I am a big fan of chick lit. I’ve always been an avid reader and and I have a soft spot for fiction. I discovered chick lit seven years ago, and have enjoyed it ever since.
According to Wikipedia, chick lit is
“Genre fiction which addresses issues of modern womanhood, often humorously and lightheartedly… Although it sometimes includes romantic elements, chick lit is generally not considered a direct subcategory of the romance novel genre, because the heroine’s relationship with her family or friends is often just as important as her romantic relationships. Chick lit typically features a female protagonist whose womanhood is heavily thematized in the plot. Though most often set in a contemporary world, such as in Waiting to Exhale, there is also historical chick lit. The issues dealt with are often more serious than consumerism. Marian Keyes’s Watermelon, for instance, features a protagonist who wrestles with how to be a mother in a modern world. There is a growing market for religious chick lit. As with other types of genre fiction, authors and publishers target many niche markets. Protagonists vary widely in ethnicity, age, social status, marital status, career, and religion.”
So… basically chick lit is just fiction with a female protagonist and set in modern times (and for some reason, usually in either London or New York.)
A few years ago, I was talking to a friend about how I like chick lit and I said some of it covers some deep themes. This woman, a self-professed Pan-African feminist, laughed in my face and said “Which of them explore deep themes?” There’s something wrong when a self-identified feminist finds it hilarious that a book written by a woman, about a woman, and set in modern times, can have deep themes. You have to think not very much of women to think the idea that contemporary fiction by and about women, by definition, can’t explore deep themes.
When I was staying with a family in Ghana, the oldest son saw Song of Solomon in my room. He said he was surprised that I read books like that because “most books that are written by women are romance novels.”
One of the greatest American novelists, known for addressing complex issues of race, gender, and institutional discrimination having her entire body of work dismissed because she is a woman. (Shouldn’t the title alone have been a giveaway that it wasn’t going to be a romance story?) Song of Solomon doesn’t even fit into the (admittedly loose) definition of chick lit, but if it did, would that suddenly mean that it couldn’t be an important piece of literature? Would that fact alone make it worthy of derision?

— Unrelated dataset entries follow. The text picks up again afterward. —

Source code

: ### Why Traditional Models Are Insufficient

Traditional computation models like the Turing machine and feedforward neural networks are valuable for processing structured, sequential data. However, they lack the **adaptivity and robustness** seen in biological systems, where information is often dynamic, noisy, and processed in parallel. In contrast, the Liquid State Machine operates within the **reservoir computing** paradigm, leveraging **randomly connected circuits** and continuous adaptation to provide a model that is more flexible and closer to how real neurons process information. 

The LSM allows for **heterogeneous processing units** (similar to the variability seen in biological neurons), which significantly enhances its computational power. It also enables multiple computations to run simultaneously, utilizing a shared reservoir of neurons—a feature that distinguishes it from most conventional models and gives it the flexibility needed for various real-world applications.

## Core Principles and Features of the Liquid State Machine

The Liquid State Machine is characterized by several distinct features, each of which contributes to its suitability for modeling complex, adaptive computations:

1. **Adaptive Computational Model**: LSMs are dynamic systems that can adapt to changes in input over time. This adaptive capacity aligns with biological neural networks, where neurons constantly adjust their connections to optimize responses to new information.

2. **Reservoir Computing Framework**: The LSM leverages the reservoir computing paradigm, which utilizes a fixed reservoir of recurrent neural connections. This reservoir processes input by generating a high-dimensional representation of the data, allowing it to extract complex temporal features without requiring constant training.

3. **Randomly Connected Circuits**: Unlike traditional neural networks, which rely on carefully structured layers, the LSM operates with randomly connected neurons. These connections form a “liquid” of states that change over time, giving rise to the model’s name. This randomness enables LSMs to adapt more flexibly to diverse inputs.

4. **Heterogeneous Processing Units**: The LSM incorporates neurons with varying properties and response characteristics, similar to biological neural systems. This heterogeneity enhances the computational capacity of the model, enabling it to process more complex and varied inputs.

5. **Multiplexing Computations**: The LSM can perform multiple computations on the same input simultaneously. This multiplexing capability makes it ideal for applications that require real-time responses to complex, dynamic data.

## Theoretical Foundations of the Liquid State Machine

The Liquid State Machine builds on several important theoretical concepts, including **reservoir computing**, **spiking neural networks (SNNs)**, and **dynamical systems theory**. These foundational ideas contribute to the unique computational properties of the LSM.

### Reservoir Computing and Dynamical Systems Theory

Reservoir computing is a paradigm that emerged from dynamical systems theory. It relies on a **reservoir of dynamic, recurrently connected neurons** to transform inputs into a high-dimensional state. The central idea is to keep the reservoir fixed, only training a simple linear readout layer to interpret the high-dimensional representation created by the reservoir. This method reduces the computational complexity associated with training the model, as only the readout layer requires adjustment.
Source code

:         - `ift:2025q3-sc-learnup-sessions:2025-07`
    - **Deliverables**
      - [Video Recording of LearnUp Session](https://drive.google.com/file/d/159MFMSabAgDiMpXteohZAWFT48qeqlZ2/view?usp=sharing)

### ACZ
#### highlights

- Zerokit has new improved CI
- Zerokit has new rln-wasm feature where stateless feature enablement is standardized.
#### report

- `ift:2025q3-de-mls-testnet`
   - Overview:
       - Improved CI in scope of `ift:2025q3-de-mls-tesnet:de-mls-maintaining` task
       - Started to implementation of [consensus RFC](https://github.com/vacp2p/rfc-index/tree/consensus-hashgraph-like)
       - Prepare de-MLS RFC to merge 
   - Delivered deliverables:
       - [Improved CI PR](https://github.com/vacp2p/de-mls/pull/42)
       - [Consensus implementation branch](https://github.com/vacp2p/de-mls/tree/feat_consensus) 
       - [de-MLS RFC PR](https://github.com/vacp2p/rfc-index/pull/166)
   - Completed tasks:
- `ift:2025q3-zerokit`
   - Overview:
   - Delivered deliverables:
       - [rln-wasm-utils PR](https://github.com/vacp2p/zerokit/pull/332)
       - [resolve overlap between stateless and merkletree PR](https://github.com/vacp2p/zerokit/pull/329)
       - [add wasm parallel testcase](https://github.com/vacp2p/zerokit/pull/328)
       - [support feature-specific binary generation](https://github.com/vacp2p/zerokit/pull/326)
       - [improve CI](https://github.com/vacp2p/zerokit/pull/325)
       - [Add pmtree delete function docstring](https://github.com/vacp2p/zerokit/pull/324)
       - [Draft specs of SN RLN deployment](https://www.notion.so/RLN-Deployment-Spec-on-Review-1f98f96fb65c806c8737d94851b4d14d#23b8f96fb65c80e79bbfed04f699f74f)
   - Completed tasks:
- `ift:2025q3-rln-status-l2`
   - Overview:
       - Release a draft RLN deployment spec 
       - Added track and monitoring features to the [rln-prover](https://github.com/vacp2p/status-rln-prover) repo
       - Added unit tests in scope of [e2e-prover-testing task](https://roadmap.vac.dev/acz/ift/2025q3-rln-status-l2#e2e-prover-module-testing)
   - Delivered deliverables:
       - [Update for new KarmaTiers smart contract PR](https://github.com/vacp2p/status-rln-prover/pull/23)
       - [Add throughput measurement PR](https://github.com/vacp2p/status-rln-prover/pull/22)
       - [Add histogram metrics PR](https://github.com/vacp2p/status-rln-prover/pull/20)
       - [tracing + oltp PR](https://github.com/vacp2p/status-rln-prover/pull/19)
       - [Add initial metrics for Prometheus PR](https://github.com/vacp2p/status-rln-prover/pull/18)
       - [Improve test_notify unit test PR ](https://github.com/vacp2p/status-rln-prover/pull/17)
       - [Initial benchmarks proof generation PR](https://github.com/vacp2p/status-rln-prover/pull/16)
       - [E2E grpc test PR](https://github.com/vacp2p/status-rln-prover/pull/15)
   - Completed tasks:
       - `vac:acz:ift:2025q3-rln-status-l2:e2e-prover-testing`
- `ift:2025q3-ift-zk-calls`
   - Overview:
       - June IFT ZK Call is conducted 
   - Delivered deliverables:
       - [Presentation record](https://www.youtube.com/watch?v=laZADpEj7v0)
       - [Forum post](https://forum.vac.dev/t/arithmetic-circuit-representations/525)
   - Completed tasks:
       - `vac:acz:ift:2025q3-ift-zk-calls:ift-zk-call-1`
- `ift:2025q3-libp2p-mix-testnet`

Chick lit isn’t super easy to identify, if that Wikipedia definition is anything to go on. Chimamanda Adichie’s books are written by a woman and take place in metropolitan cities, in modern times, feature female protagonists, and often feature romantic relationships. Her work fits the description of chick lit, but is more commonly called “African literature” (another problematic designation. Have you ever heard of something called “North American literature” or “European literature”?). Authors like Marian Keyes, Anna Maxted, and Jennifer Weiner, and Dorothy Koomson are defined strictly as chick lit authors, but is there really a difference between the types of books that these authors are writing? These authors write about domestic violence, sexual assault, pregnancy, grief, human relationships, race, gender, class, and discrimination. But one of these is an author of “African literature” and the rest are authors of “chick lit.”
Madhulika Sikka, writer and executive editor of NPR, says “Men write novels, women write chick lit. This reductionist approach to the world of fiction has been so dominant in the last few years one could be forgiven for thinking that it is true, so often has it been repeated.” She has a point, although there is a corresponding men’s genre which some refer to as “dude lit”. Unfortunately, the authors of this type of fiction are given far more respect than their female counterparts- no doubt in part because of the common assumption that there are people, and then there are women.
Why are people so quick to dismiss this entire genre? My sister said she doesn’t read chick lit because she’s read some and found it to be lacking. She does read sci-fi and fantasy, and I asked her if she didn’t think there was bad sci-fi or fantasy. Her answer: “A lot of it is really bad.” And yet, that hasn’t put her off the genres entirely.
The sweeping dismissal of chick lit is just another form of sexism- if it’s by a woman, features a woman, and written with women in mind, then it must be frivolous and useless- just like women.